Order of the first cohomology group and subgroups

Question

Let $M$ be a $G$-module and $H$ a subgroup of $G$. Is $\# H^{1}(H, M) < \# H^{1}(G, M)$?

Answer 1

This is almost never the case. Here are two counterexamples:

1) Infinite groups: Let $G$ be a free group on $n$ generators, and let $H$ be a subgroup of $G$ isomorphic to a free group on $m$ generators, with $m\neq n$. Then one has $\mathrm{H}^1(G,\mathbb{Z})\cong \mathbb{Z}^n$ and $\mathrm{H}^1(H,\mathbb{Z})\cong \mathbb{Z}^m$.

2) finite groups: Let $G$ be the alternating group on $5$ elements and let $H$ be a subgroup of $G$ isomorphic to $\mathbb{Z}_2$. Then $\mathrm{H}^1(G,\mathbb{Z}_2)$ is zero since $G$ is perfect, but $\mathrm{H}^1(H,\mathbb{Z}_2)=\mathbb{Z}_2$.

Here are some cases in which it is true:

a) If $H$ has finite index in $G$, and $\mathrm{H}^{1}(G,M)$ is a finite group of order coprime with $[G:H]$, then one has (by transfer-restriction) an inclusion $\mathrm{H}^1(G,M) \rightarrow \mathrm{H}^1(H,M)$.

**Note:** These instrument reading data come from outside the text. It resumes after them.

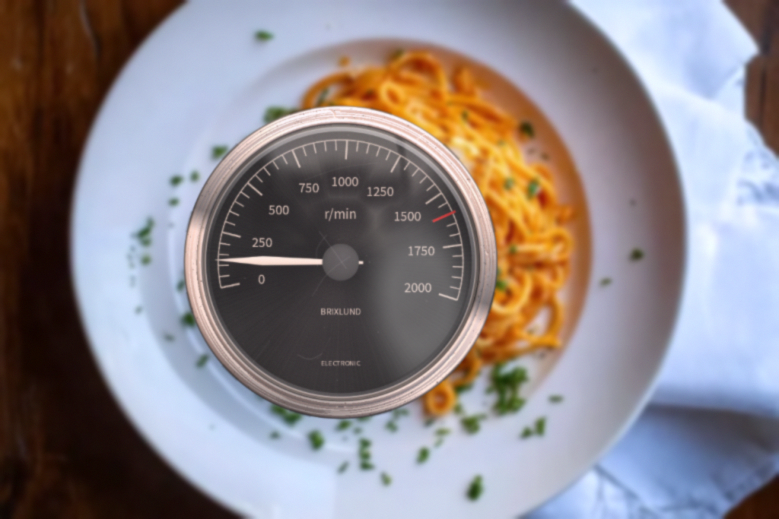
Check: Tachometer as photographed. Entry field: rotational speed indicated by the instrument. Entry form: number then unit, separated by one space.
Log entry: 125 rpm
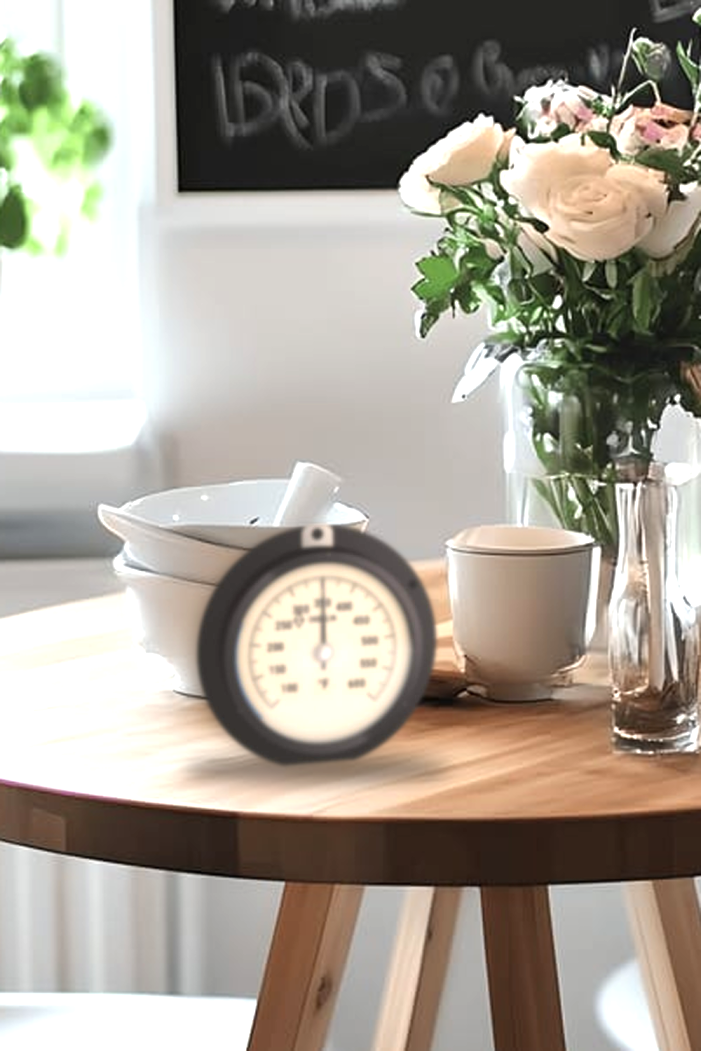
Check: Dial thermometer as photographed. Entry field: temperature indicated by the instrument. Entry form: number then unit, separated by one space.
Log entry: 350 °F
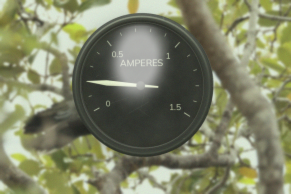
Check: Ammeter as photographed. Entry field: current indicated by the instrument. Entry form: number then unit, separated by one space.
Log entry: 0.2 A
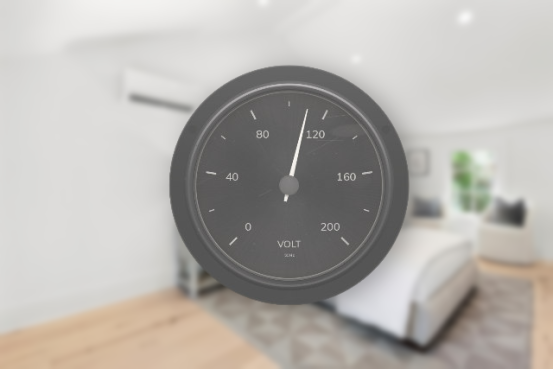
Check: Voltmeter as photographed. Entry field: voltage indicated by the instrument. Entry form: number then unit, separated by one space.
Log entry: 110 V
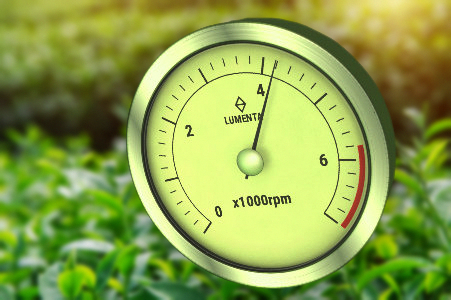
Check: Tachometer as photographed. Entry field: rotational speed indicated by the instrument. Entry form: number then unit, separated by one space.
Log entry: 4200 rpm
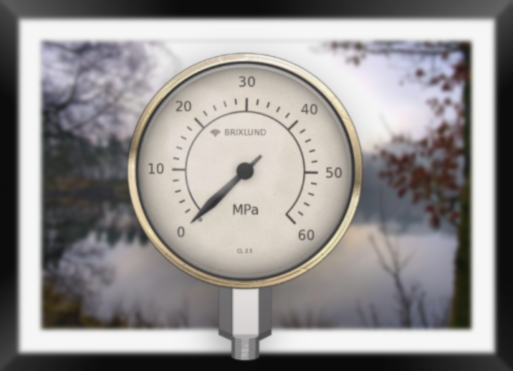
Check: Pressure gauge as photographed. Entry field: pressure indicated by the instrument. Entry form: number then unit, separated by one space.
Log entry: 0 MPa
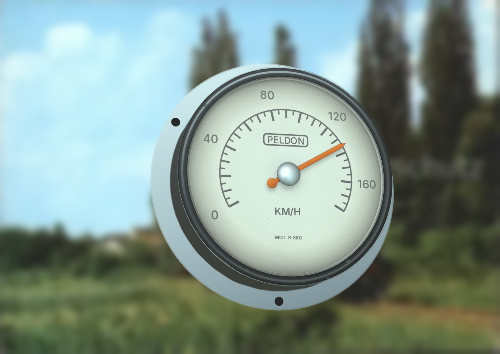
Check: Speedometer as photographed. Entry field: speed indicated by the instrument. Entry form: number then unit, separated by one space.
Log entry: 135 km/h
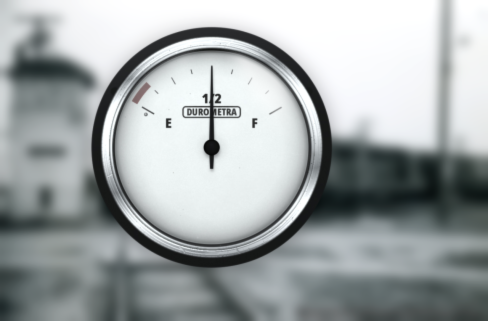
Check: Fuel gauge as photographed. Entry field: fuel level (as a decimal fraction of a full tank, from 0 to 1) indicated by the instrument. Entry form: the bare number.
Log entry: 0.5
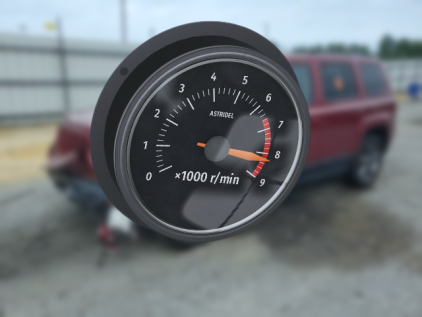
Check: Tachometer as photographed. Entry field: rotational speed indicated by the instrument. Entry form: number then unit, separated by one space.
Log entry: 8200 rpm
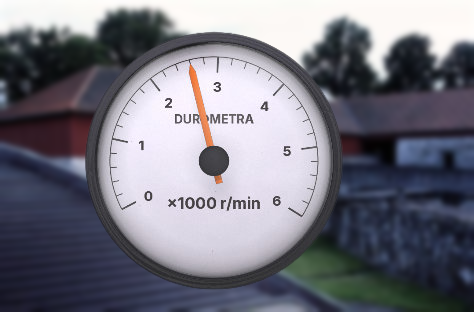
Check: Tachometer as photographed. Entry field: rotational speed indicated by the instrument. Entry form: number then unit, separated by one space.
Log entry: 2600 rpm
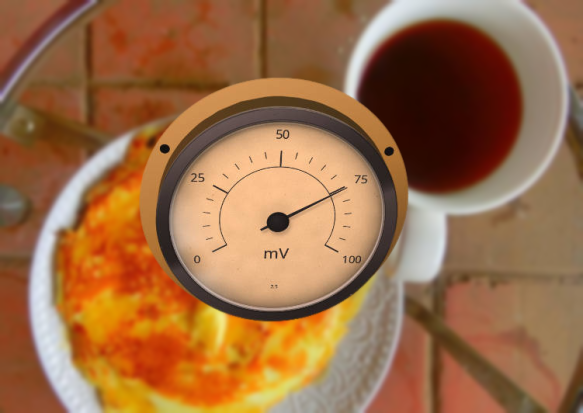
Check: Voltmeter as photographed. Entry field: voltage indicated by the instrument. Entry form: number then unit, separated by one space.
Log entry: 75 mV
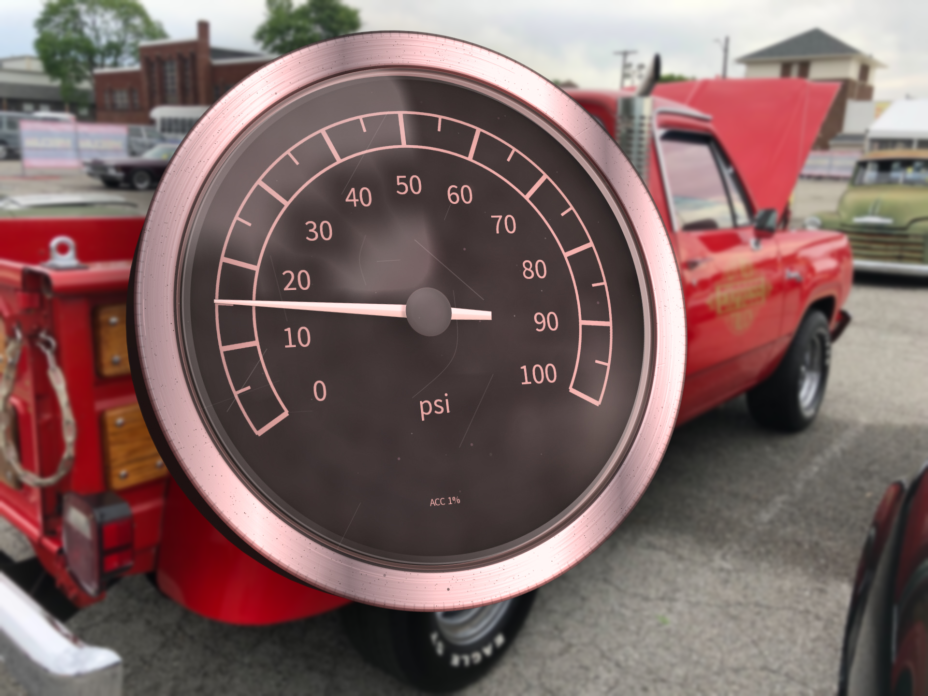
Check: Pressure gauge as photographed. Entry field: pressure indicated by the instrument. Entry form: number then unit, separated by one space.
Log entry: 15 psi
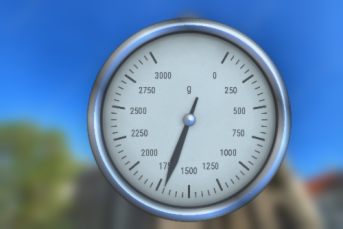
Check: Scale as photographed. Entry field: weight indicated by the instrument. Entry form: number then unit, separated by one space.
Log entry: 1700 g
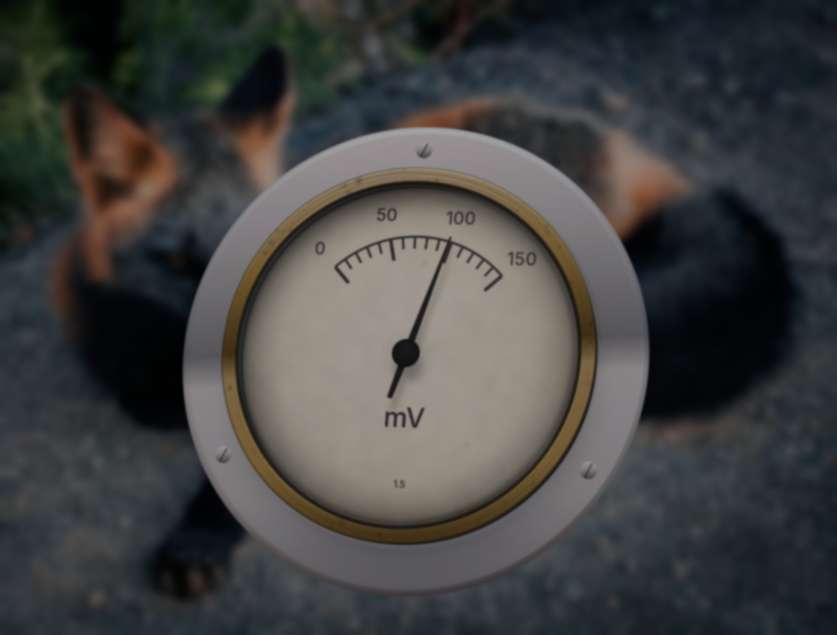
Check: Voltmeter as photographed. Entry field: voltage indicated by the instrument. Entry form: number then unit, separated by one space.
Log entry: 100 mV
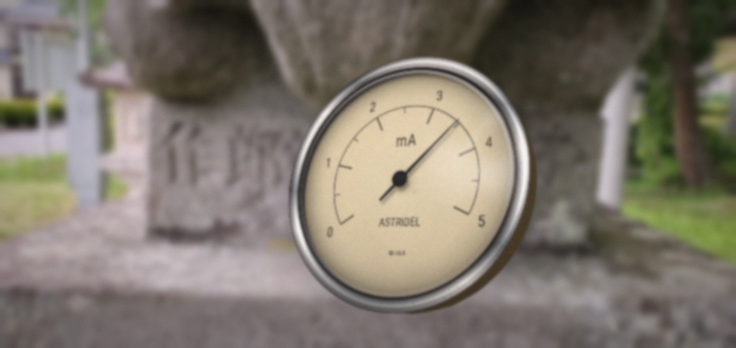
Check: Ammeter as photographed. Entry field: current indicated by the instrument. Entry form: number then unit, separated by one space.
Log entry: 3.5 mA
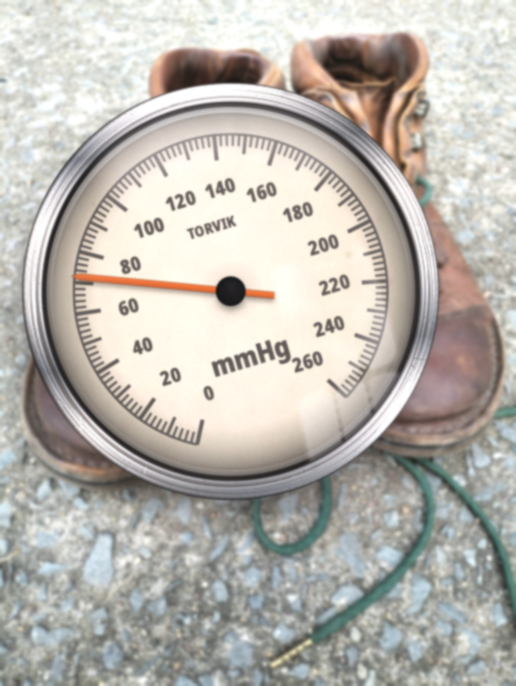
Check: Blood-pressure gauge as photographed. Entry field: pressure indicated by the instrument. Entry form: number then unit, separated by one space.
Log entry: 72 mmHg
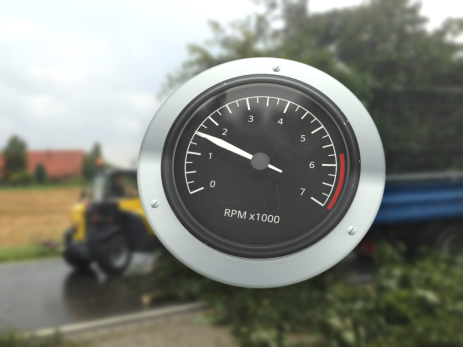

b) If $H$ is normal in $G$ then one has (by the LHS-spectral sequence) an exact sequence

$$0 \rightarrow \mathrm{H}^1(G/H,M^H)\rightarrow \mathrm{H}^1(G,M) \rightarrow \mathrm{H}^1(H,M)^G.$$ Hence, one obtains an inclusion $\mathrm{H}^1(G,M) \rightarrow \mathrm{H}^1(H,M)$ if and only if $\mathrm{H}^1(G/H,M^H)=0$. This is for example the case when $G/H$ has finite abelianization and $M^H$ is a torsion-free abelian group with trivial $G/H$-action, or when $M^H=0$.